▸ Texte étudié:
********************

Le Figaro, 13/09/2017
Par Thierry Hillériteau
Jonas Kaufmann : «La France me porte chance»
 
 
INTERVIEW - À trois semaines de la première de Don Carlos à Paris, le ténor publie un nouveau disque, L'Opéra . Une déclaration d'amour à notre répertoire lyrique.

Revenu sur les devants de la scène internationale en janvier après quatre mois d'annulations dues à un hématome sur les cordes vocales, Jonas Kaufmann affiche depuis une pleine santé. En témoigne sa prise de rôle en Otello à Londres, cet été. Et la parution cette semaine de son douzième album solo. Le premier exclusivement dédié au répertoire français, enregistré avec l'Orchestre de l'Opéra de Munich sous la direction de Bertrand de Billy. Le ténor se confie avant la production événement de cette rentrée: le rarissime Don Carlos de Verdi, donné à l'Opéra de Paris dans sa version d'origine - en français - avec une distribution de très haut vol. La star y côtoiera Ludovic Tézier, Sonya Yoncheva et Elina Garança! Le tout dans une mise en scène de Krysztof Warlikowski et sous la baguette de Philippe Jordan.

LE FIGARO. - En vingt ans de carrière, vous n'aviez encore jamais consacré un album complet à l'opéra français. Pourquoi maintenant?

Jonas KAUFMANN. - C'était une évidence. L'opéra français a accompagné toute ma carrière. Du Roi d'Ys d'Édouard Lalo, d'où était tiré le tout premier air que j'ai travaillé au conservatoire - c'était en 1991 et je m'en souviens comme si c'était hier... - jusqu'à Werther ou Manon de Massenet, auxquels je dois une large part de mon succès. C'est un répertoire que j'ai toujours adoré et où je me sens naturellement à l'aise. Ce disque s'imposait donc à moi depuis des années. Mais convaincre les maisons de disques du bien-fondé d'un programme prend parfois du temps. Dans le cas présent, on me répétait souvent qu'un album français, c'était difficile à vendre à l'international. J'ai toujours été convaincu du contraire. C'est une musique très belle, et je ne vois rien de plus attractif, ni de plus romantique, que l'opéra français.

«Je préfère me tromper avec un album auquel je crois à 100% que faire un demi-succès avec un programme qui m'aurait été imposé»
Jonas Kaufmann

Même un Jonas Kaufmann doit donc faire face aux lois du marché?

Bien sûr. Heureusement, le monde du classique n'est pas celui de la pop. Lorsque je sors un disque, je me refuse à le penser en termes de ventes. Je ne veux pas passer mon temps à courir après les chiffres des albums précédents. Mon album Puccini aété un best-seller. Celui que j'ai consacré à l'opérette allemande aussi: il fut disque d'or rien qu'en Allemagne. Pour autant, je ne redoute pas l'échec, du moment que le programme du disque reste entièrement personnel. Je préfère me tromper avec un album auquel je crois à 100 % que faire un demi-succès avec un programme qui m'aurait été imposé.

********************

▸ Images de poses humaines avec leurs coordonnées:

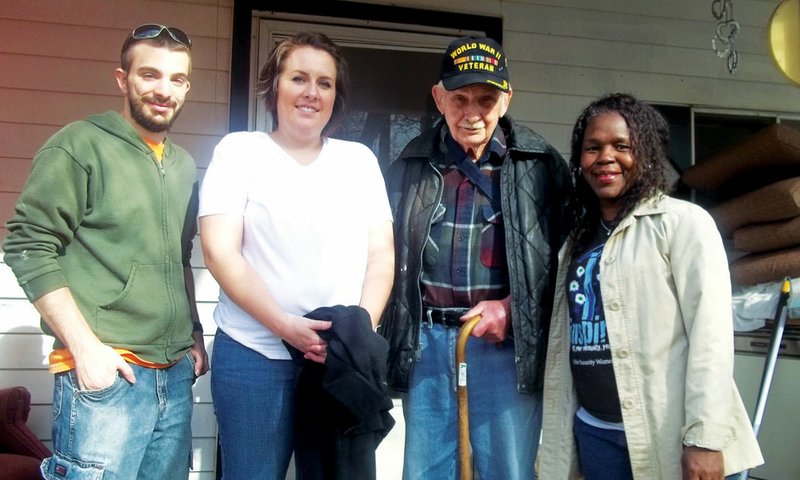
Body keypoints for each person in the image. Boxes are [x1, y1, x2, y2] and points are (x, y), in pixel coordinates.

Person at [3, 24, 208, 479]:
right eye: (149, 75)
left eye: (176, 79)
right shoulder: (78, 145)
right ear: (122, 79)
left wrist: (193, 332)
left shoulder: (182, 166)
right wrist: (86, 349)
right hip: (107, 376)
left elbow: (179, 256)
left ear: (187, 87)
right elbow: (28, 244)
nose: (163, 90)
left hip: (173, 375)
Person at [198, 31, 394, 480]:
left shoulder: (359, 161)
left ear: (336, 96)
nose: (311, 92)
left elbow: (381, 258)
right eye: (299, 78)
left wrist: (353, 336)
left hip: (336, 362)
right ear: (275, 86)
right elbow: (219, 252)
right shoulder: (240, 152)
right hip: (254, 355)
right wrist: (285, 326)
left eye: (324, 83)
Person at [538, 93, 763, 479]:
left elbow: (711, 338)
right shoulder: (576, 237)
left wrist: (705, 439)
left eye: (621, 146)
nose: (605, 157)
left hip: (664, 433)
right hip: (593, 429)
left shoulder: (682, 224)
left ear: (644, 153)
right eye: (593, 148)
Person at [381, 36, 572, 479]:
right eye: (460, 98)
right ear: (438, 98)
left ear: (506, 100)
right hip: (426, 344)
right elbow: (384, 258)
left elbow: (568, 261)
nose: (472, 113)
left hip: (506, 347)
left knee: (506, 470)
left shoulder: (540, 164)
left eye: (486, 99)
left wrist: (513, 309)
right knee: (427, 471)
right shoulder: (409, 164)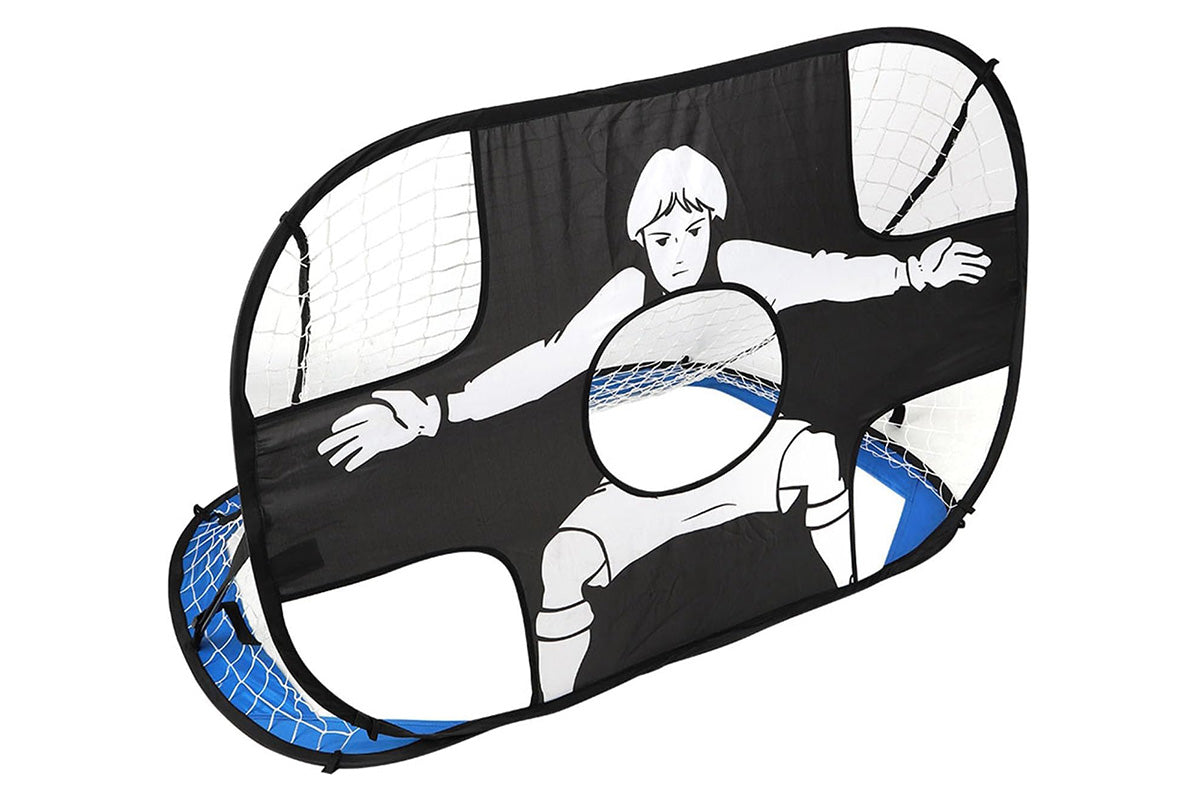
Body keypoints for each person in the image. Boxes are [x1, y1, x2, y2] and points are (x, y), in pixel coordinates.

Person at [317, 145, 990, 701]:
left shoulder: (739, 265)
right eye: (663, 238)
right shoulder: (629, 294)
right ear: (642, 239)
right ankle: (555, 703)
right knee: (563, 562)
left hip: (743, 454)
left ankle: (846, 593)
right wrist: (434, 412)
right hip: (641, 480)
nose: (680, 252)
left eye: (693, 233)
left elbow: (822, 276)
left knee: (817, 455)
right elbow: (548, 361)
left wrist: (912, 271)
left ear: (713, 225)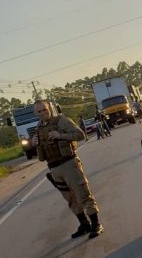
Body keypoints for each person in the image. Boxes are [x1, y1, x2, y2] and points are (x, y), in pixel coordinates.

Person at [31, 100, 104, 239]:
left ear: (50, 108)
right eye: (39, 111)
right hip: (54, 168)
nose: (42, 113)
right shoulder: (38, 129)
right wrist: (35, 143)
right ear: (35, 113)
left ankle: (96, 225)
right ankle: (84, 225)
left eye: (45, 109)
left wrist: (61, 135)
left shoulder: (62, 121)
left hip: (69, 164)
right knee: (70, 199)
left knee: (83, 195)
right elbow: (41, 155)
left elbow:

********************

Recopiez sans rien changer le passage de l'entretien avec Jonas Kaufmann qui va de « INTERVIEW - À » jusqu'à « notre répertoire lyrique. » inclus.

INTERVIEW - À trois semaines de la première de Don Carlos à Paris, le ténor publie un nouveau disque, L'Opéra . Une déclaration d'amour à notre répertoire lyrique.